TO DO
Turn the entries below into a numbered list with one line per item, skipping blank lines. Omit the pictures from your answer.
[[ EXTRACTED MATERIAL, beginning ]]
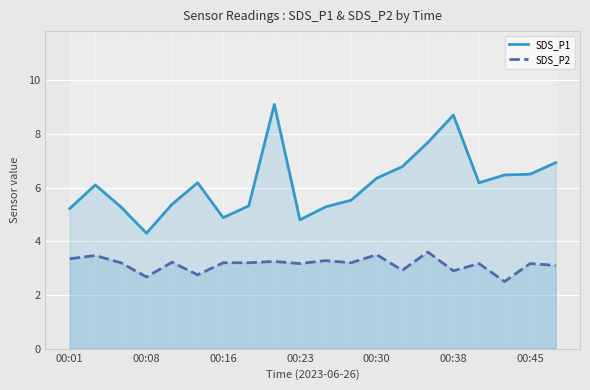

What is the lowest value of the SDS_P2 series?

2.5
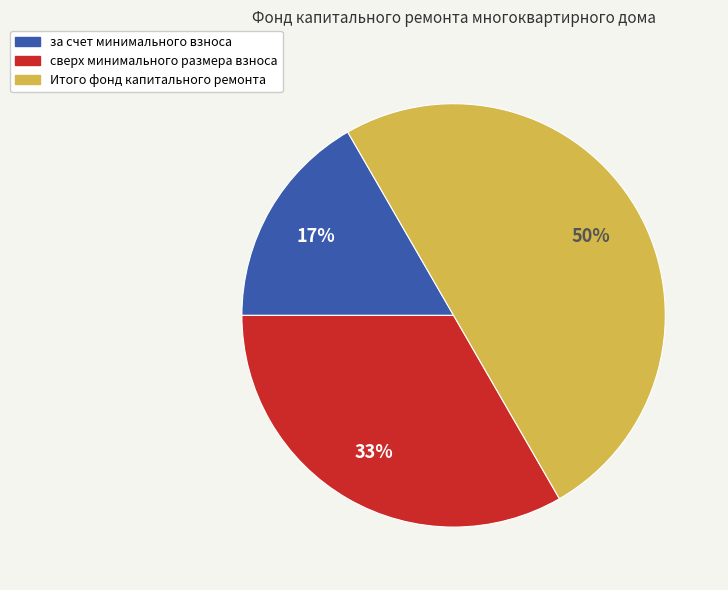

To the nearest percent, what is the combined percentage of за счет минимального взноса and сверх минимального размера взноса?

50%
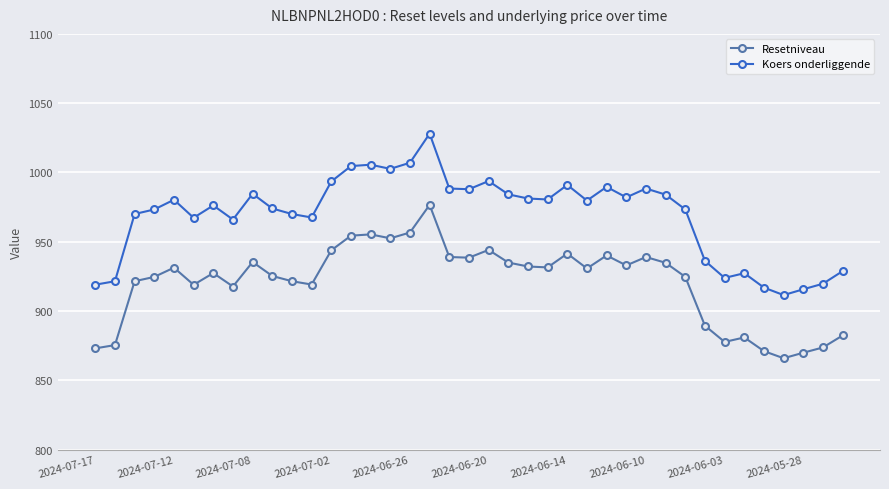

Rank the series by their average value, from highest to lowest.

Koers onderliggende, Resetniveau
[[ EXTRACTED MATERIAL, end ]]
TASK ANSWER
1. What is the lowest value of the SDS_P2 series?
2. 2.5
3. To the nearest percent, what is the combined percentage of за счет минимального взноса and сверх минимального размера взноса?
4. 50%
5. Rank the series by their average value, from highest to lowest.
6. Koers onderliggende, Resetniveau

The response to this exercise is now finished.